* [WORK REQUEST]:
Line by line, the data below should be set down unchanged, with images excluded.

* [RECORDS FOR THIS TASK]:

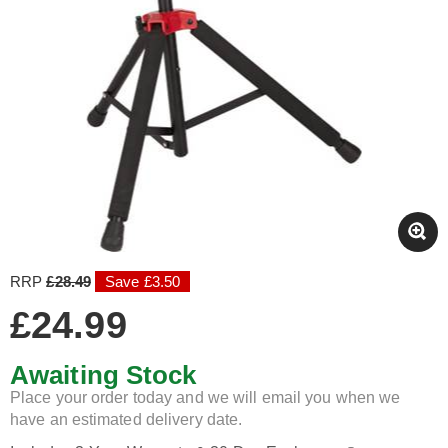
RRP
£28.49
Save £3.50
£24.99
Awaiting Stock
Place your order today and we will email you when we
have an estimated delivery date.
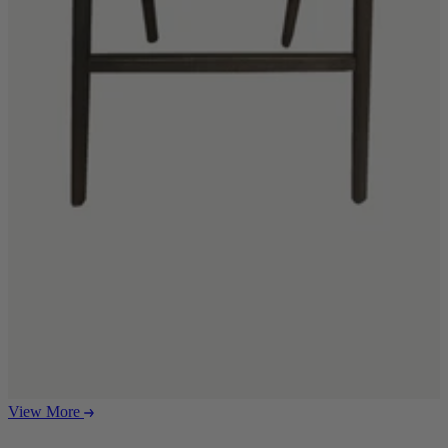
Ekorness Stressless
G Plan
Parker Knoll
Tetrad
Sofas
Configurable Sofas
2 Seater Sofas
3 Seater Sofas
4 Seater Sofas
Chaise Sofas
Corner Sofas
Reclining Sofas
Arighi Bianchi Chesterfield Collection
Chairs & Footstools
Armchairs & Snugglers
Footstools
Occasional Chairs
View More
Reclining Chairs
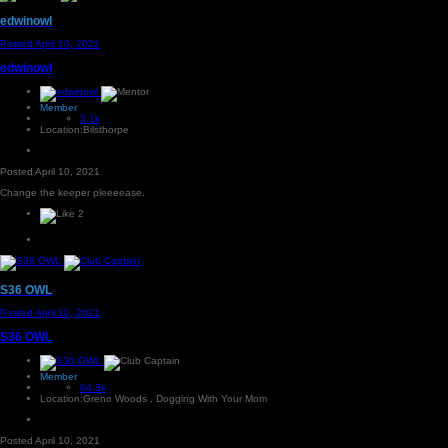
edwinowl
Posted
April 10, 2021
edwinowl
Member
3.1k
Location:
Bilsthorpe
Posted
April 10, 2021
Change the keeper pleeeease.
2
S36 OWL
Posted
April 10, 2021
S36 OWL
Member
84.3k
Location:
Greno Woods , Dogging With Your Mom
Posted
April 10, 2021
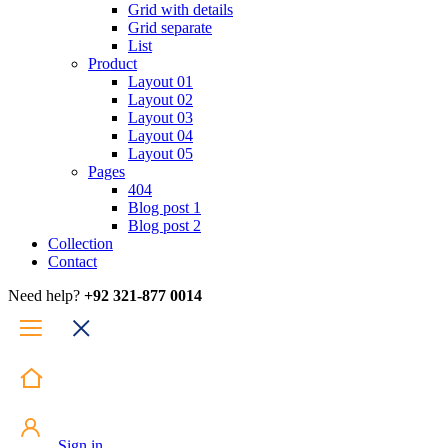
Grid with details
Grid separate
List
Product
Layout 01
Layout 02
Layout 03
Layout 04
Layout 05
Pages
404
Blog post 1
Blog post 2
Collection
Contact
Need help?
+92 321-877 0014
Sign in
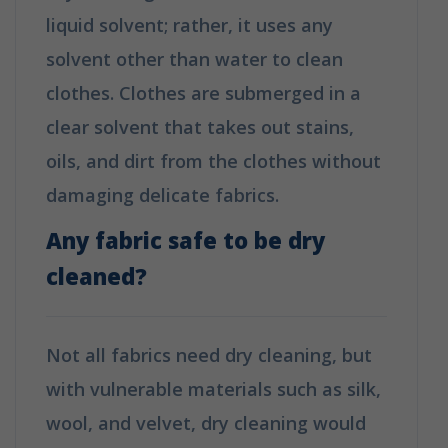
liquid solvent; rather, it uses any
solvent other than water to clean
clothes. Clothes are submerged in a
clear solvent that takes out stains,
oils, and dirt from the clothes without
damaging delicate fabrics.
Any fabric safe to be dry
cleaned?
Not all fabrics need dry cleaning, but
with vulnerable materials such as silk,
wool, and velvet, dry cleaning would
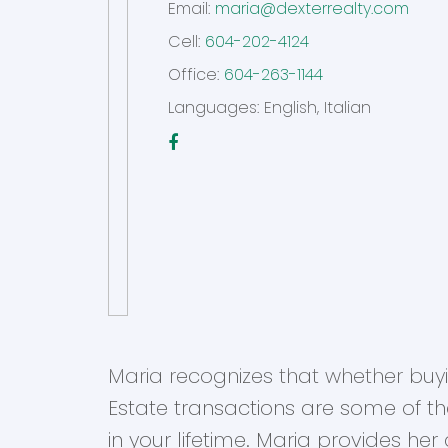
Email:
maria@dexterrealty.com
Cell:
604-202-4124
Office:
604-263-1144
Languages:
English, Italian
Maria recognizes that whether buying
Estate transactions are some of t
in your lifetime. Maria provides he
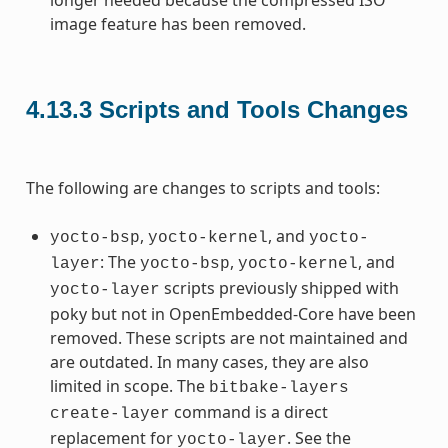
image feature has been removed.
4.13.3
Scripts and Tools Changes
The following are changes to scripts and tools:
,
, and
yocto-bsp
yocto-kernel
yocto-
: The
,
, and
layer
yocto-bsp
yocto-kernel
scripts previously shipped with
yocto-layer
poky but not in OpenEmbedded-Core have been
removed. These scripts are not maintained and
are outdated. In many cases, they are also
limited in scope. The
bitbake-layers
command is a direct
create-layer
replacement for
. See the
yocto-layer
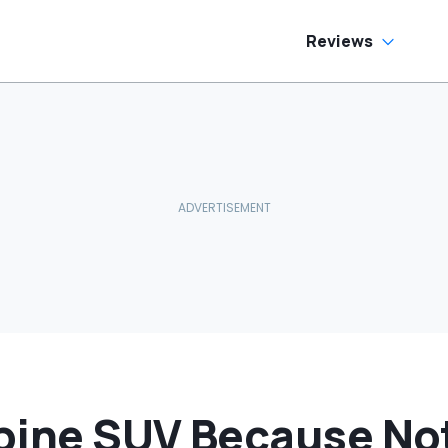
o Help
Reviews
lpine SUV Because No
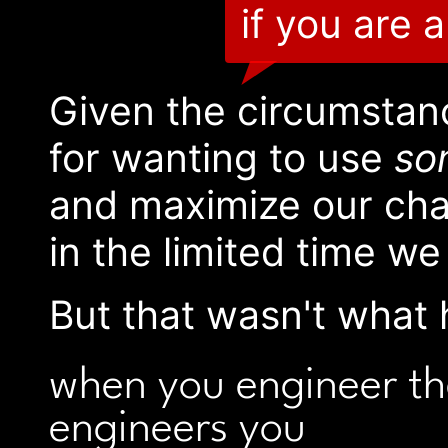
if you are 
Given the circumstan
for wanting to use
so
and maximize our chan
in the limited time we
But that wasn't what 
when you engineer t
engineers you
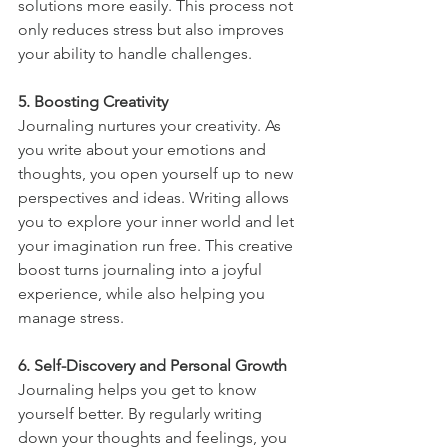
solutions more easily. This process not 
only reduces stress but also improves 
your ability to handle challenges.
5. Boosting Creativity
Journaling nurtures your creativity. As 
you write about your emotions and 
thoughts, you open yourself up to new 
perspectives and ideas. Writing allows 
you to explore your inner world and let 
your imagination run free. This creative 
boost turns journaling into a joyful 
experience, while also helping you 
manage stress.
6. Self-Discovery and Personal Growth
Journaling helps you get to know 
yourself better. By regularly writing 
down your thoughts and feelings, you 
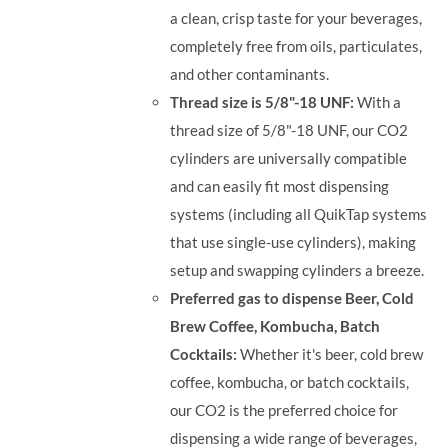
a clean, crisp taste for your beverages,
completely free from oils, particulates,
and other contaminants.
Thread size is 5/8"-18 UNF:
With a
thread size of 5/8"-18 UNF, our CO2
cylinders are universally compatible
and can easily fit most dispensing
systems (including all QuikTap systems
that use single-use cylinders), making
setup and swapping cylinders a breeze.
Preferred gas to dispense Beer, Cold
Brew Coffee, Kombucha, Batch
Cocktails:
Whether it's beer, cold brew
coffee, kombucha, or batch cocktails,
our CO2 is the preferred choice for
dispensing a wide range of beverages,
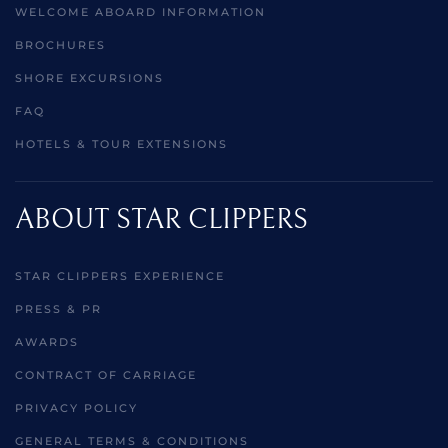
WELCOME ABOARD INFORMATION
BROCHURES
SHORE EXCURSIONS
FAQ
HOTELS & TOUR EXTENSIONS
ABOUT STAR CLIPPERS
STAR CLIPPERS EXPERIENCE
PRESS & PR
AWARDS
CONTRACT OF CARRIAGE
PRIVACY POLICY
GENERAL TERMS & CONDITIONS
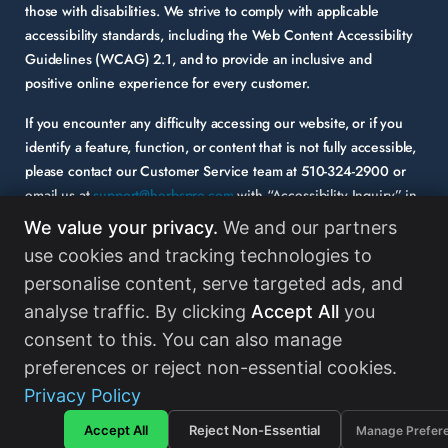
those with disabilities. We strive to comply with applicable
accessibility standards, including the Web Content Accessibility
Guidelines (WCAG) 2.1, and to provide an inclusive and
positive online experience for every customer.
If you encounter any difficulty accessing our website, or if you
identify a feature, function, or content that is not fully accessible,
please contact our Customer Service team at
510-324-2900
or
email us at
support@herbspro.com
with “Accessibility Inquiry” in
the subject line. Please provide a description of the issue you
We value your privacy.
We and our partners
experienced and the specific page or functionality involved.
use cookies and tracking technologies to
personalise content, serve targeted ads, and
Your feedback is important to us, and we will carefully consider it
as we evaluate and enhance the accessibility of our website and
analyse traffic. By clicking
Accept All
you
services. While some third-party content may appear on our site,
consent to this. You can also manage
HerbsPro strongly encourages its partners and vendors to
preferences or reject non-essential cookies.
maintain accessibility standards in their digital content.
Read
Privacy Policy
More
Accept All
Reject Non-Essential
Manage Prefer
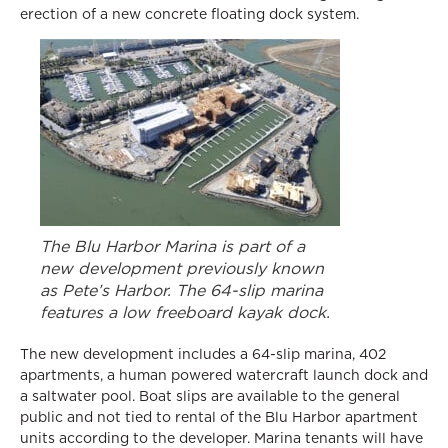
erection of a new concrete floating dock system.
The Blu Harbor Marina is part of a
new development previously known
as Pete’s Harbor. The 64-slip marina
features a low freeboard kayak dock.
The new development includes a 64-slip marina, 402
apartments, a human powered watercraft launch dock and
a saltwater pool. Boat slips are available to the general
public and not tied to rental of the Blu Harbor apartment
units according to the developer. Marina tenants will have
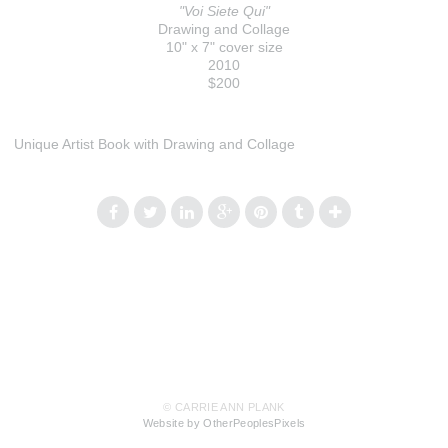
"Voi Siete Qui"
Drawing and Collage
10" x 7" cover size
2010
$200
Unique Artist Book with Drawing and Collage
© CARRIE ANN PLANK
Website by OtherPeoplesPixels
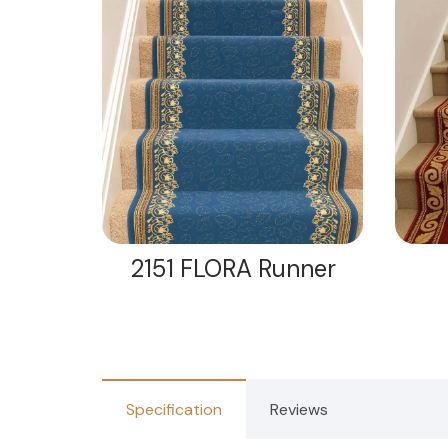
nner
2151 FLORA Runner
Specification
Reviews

* [WRITTEN REPLY]:
RRP
£28.49
Save £3.50
£24.99
Awaiting Stock
Place your order today and we will email you when we
have an estimated delivery date.
Ekorness Stressless
G Plan
Parker Knoll
Tetrad
Sofas
Configurable Sofas
2 Seater Sofas
3 Seater Sofas
4 Seater Sofas
Chaise Sofas
Corner Sofas
Reclining Sofas
Arighi Bianchi Chesterfield Collection
Chairs & Footstools
Armchairs & Snugglers
Footstools
Occasional Chairs
View More
Reclining Chairs
edwinowl
Posted
April 10, 2021
edwinowl
Member
3.1k
Location:
Bilsthorpe
Posted
April 10, 2021
Change the keeper pleeeease.
2
S36 OWL
Posted
April 10, 2021
S36 OWL
Member
84.3k
Location:
Greno Woods , Dogging With Your Mom
Posted
April 10, 2021
Grid with details
Grid separate
List
Product
Layout 01
Layout 02
Layout 03
Layout 04
Layout 05
Pages
404
Blog post 1
Blog post 2
Collection
Contact
Need help?
+92 321-877 0014
Sign in
liquid solvent; rather, it uses any
solvent other than water to clean
clothes. Clothes are submerged in a
clear solvent that takes out stains,
oils, and dirt from the clothes without
damaging delicate fabrics.
Any fabric safe to be dry
cleaned?
Not all fabrics need dry cleaning, but
with vulnerable materials such as silk,
wool, and velvet, dry cleaning would
Email:
maria@dexterrealty.com
Cell:
604-202-4124
Office:
604-263-1144
Languages:
English, Italian
Maria recognizes that whether buying
Estate transactions are some of t
in your lifetime. Maria provides he
image feature has been removed.
4.13.3
Scripts and Tools Changes
The following are changes to scripts and tools:
,
, and
yocto-bsp
yocto-kernel
yocto-
: The
,
, and
layer
yocto-bsp
yocto-kernel
scripts previously shipped with
yocto-layer
poky but not in OpenEmbedded-Core have been
removed. These scripts are not maintained and
are outdated. In many cases, they are also
limited in scope. The
bitbake-layers
command is a direct
create-layer
replacement for
. See the
yocto-layer
o Help
Reviews
lpine SUV Because No
if you are 
Given the circumstan
for wanting to use
so
and maximize our chan
in the limited time we
But that wasn't what 
when you engineer t
engineers you
solutions more easily. This process not 
only reduces stress but also improves 
your ability to handle challenges.
5. Boosting Creativity
Journaling nurtures your creativity. As 
you write about your emotions and 
thoughts, you open yourself up to new 
perspectives and ideas. Writing allows 
you to explore your inner world and let 
your imagination run free. This creative 
boost turns journaling into a joyful 
experience, while also helping you 
manage stress.
6. Self-Discovery and Personal Growth
Journaling helps you get to know 
yourself better. By regularly writing 
down your thoughts and feelings, you 
a clean, crisp taste for your beverages,
completely free from oils, particulates,
and other contaminants.
Thread size is 5/8"-18 UNF:
With a
thread size of 5/8"-18 UNF, our CO2
cylinders are universally compatible
and can easily fit most dispensing
systems (including all QuikTap systems
that use single-use cylinders), making
setup and swapping cylinders a breeze.
Preferred gas to dispense Beer, Cold
Brew Coffee, Kombucha, Batch
Cocktails:
Whether it's beer, cold brew
coffee, kombucha, or batch cocktails,
our CO2 is the preferred choice for
dispensing a wide range of beverages,
WELCOME ABOARD INFORMATION
BROCHURES
SHORE EXCURSIONS
FAQ
HOTELS & TOUR EXTENSIONS
ABOUT STAR CLIPPERS
STAR CLIPPERS EXPERIENCE
PRESS & PR
AWARDS
CONTRACT OF CARRIAGE
PRIVACY POLICY
GENERAL TERMS & CONDITIONS
those with disabilities. We strive to comply with applicable
accessibility standards, including the Web Content Accessibility
Guidelines (WCAG) 2.1, and to provide an inclusive and
positive online experience for every customer.
If you encounter any difficulty accessing our website, or if you
identify a feature, function, or content that is not fully accessible,
please contact our Customer Service team at
510-324-2900
or
email us at
support@herbspro.com
with “Accessibility Inquiry” in
the subject line. Please provide a description of the issue you
We value your privacy.
We and our partners
experienced and the specific page or functionality involved.
use cookies and tracking technologies to
personalise content, serve targeted ads, and
Your feedback is important to us, and we will carefully consider it
as we evaluate and enhance the accessibility of our website and
analyse traffic. By clicking
Accept All
you
services. While some third-party content may appear on our site,
consent to this. You can also manage
HerbsPro strongly encourages its partners and vendors to
preferences or reject non-essential cookies.
maintain accessibility standards in their digital content.
Read
Privacy Policy
More
Accept All
Reject Non-Essential
Manage Prefer
erection of a new concrete floating dock system.
The Blu Harbor Marina is part of a
new development previously known
as Pete’s Harbor. The 64-slip marina
features a low freeboard kayak dock.
The new development includes a 64-slip marina, 402
apartments, a human powered watercraft launch dock and
a saltwater pool. Boat slips are available to the general
public and not tied to rental of the Blu Harbor apartment
units according to the developer. Marina tenants will have
"Voi Siete Qui"
Drawing and Collage
10" x 7" cover size
2010
$200
Unique Artist Book with Drawing and Collage
© CARRIE ANN PLANK
Website by OtherPeoplesPixels
nner
2151 FLORA Runner
Specification
Reviews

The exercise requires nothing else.